ABOUT THIS EXERCISE: Copy the entire Carceri band article word for word.

[SELECTED PASSAGE — start]

- Origin: Delft, Netherlands
- Genres: Death metal, extreme metal
- Years active: 1999–present
- Labels: Armada Productions
- Members: Kees de Vlieger Rogier van Kleef Josha Nuis Ivar Useinov Yoram Danneleit
- Website: Carceri

= Carceri (band) =

Dutch death metal band

Carceri is a Dutch death metal band from Delft, Netherlands, formed in 2000. The band comprises vocalist Kees de Vlieger, guitarist Ivar Useinov and Yoram Danneleit, bassist Rogier van Kleef and drummer Josha Nuis. Carceri released a debut album, The Good Must Suffer The Wicked, in 2011 via Armada Productions. In 2012 the band played at Neurotic Deathfest and toured as opening act on the Reborn of Death 2012 tour with Suffocation, Blood Red Throne, Cattle Decapitation, Sadist and Cerebral Bore in the UK, Ireland and France.

==History==
Carceri formed in 2000 in Delft, Netherlands. In 2003, the band released a self-titled demo containing 5 tracks recorded at Excess Studio's in Rotterdam.

==Musical style==

I'll say it straight away: LABELS, WAKE UP!! Holy Mother of Christ on a donkey! Carceri can easily compete with the big guys in death metal. The influences of especially Suffocation and Monstrosity (the final riff in "Destroy His Name" could easily have been featured on In Dark Purity) are obviously present but nevertheless Carceri can absolutely not be called a rip-off of these bands. The five band members show their skills perfectly. Ultra tight drumming by drummer Joshua and bassist Rogier allows both guitarists Vincent and Ivar (who does an awesome lead job as well) to rise above themselves after which vocalist Kees' finishes it all off with his heavy and filthy vocals.

[SELECTED PASSAGE — finish]
[DATA FOR REVIEW — start]

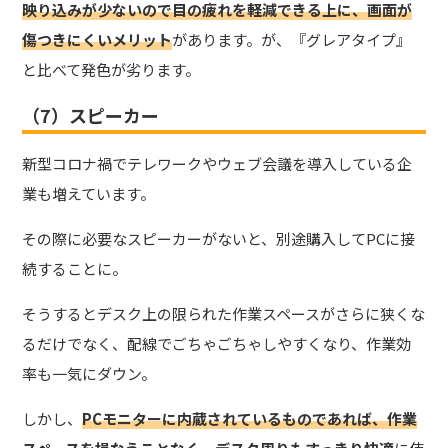
映り込みが少ないので目の疲れを軽減できる上に、画面が
傷つきにくいメリット
があります。が、『グレアタイプ』
と比べて発色が劣ります。
（7）スピーカー
新型コロナ禍でテレワークやウェブ会議を導入している企
業も増えています。
その際に必要なスピーカーがないと、別途購入してPCに接
続することに。
そうするとデスク上の限られた作業スペースがさらに狭くな
るだけでなく、配線でごちゃごちゃしやすくなり、作業効
率も一気にダウン。
しかし、
PCモニターに内蔵されているものであれば、作業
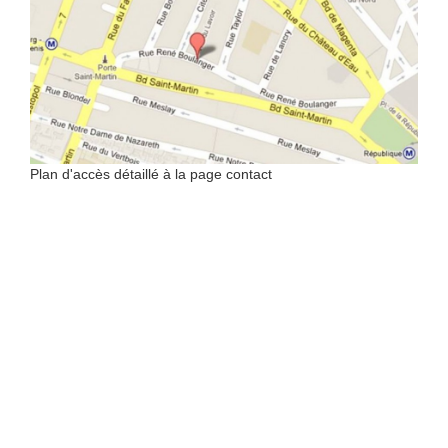
Plan d'accès détaillé à la page contact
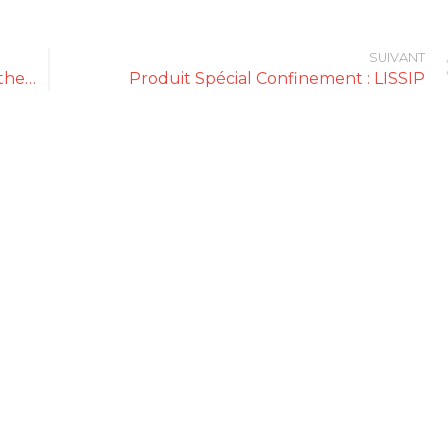
SUIVANT
Produit Spécial Confinement : Jones Brothers Coffee
Produit Spécial Confinement : LISSIP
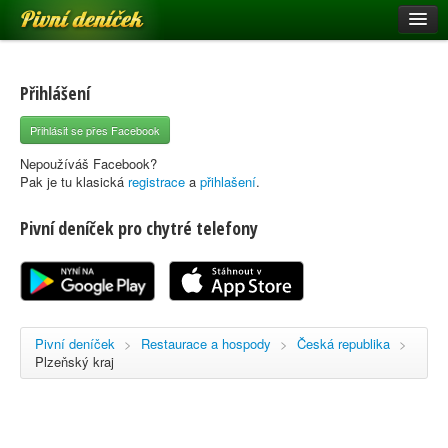
Pivní deníček
Restaurace a hospody
Pivní mapa
Přihlášení
Pivní značky
Přihlásit se přes Facebook
Nápověda
Nepoužíváš Facebook?
Pak je tu klasická
registrace
a
přihlašení
.
Pivní deníček pro chytré telefony
Přihlásit se
Registrace
Pivní deníček
>
Restaurace a hospody
>
Česká republika
>
Plzeňský kraj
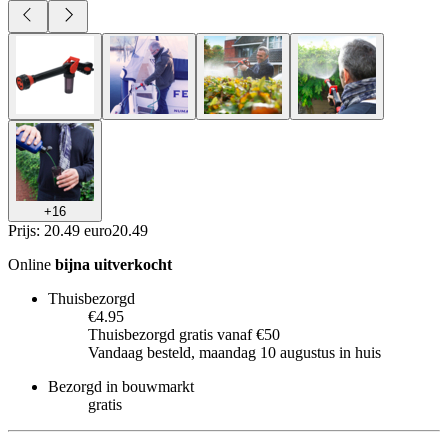
+
16
Prijs: 20.49 euro
20
.
49
Online
bijna uitverkocht
Thuisbezorgd
€4.95
Thuisbezorgd gratis vanaf €50
Vandaag besteld, maandag 10 augustus in huis
Bezorgd in bouwmarkt
gratis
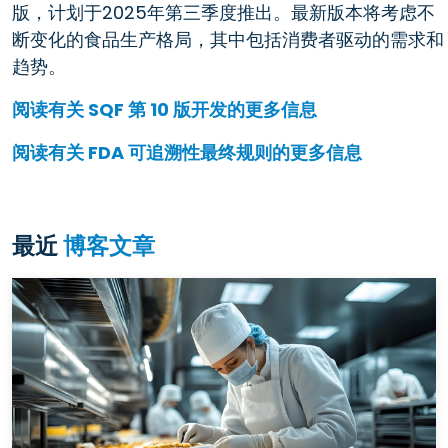
版，计划于2025年第三季度推出。最新版本将考虑不
断变化的食品生产格局，其中包括消费者驱动的需求和
趋势。
阅读有关 SQF 第 10 版开发的更多信息
阅读有关 FDA 可追溯性最终规则的更多信息
最近
博客文章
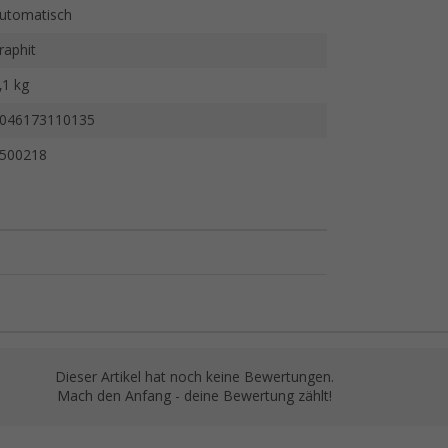
utomatisch
raphit
,1 kg
046173110135
500218
Dieser Artikel hat noch keine Bewertungen.
Mach den Anfang - deine Bewertung zählt!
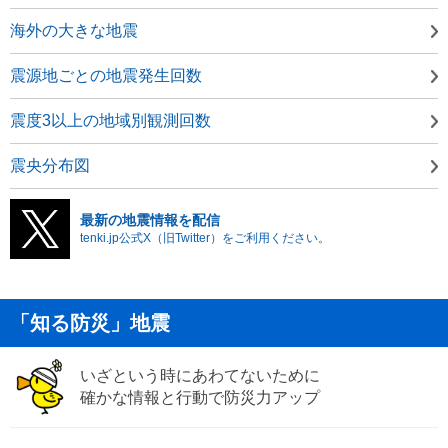
海外の大きな地震
震源地ごとの地震発生回数
震度3以上の地域別観測回数
震央分布図
最新の地震情報を配信
tenki.jp公式X（旧Twitter）をご利用ください。
「知る防災」地震
いざという時にあわてないために
確かな情報と行動で防災力アップ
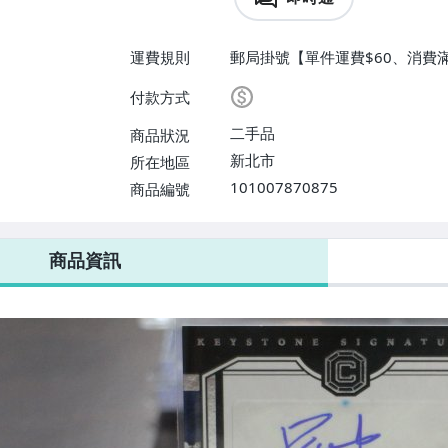
運費規則
郵局掛號【單件運費$60、消費滿
付款方式
二手品
商品狀況
新北市
所在地區
101007870875
商品編號
商品資訊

[DATA FOR REVIEW — finish]

EXERCISE OUTPUT:
- Origin: Delft, Netherlands
- Genres: Death metal, extreme metal
- Years active: 1999–present
- Labels: Armada Productions
- Members: Kees de Vlieger Rogier van Kleef Josha Nuis Ivar Useinov Yoram Danneleit
- Website: Carceri

= Carceri (band) =

Dutch death metal band

Carceri is a Dutch death metal band from Delft, Netherlands, formed in 2000. The band comprises vocalist Kees de Vlieger, guitarist Ivar Useinov and Yoram Danneleit, bassist Rogier van Kleef and drummer Josha Nuis. Carceri released a debut album, The Good Must Suffer The Wicked, in 2011 via Armada Productions. In 2012 the band played at Neurotic Deathfest and toured as opening act on the Reborn of Death 2012 tour with Suffocation, Blood Red Throne, Cattle Decapitation, Sadist and Cerebral Bore in the UK, Ireland and France.

==History==
Carceri formed in 2000 in Delft, Netherlands. In 2003, the band released a self-titled demo containing 5 tracks recorded at Excess Studio's in Rotterdam.

==Musical style==

I'll say it straight away: LABELS, WAKE UP!! Holy Mother of Christ on a donkey! Carceri can easily compete with the big guys in death metal. The influences of especially Suffocation and Monstrosity (the final riff in "Destroy His Name" could easily have been featured on In Dark Purity) are obviously present but nevertheless Carceri can absolutely not be called a rip-off of these bands. The five band members show their skills perfectly. Ultra tight drumming by drummer Joshua and bassist Rogier allows both guitarists Vincent and Ivar (who does an awesome lead job as well) to rise above themselves after which vocalist Kees' finishes it all off with his heavy and filthy vocals.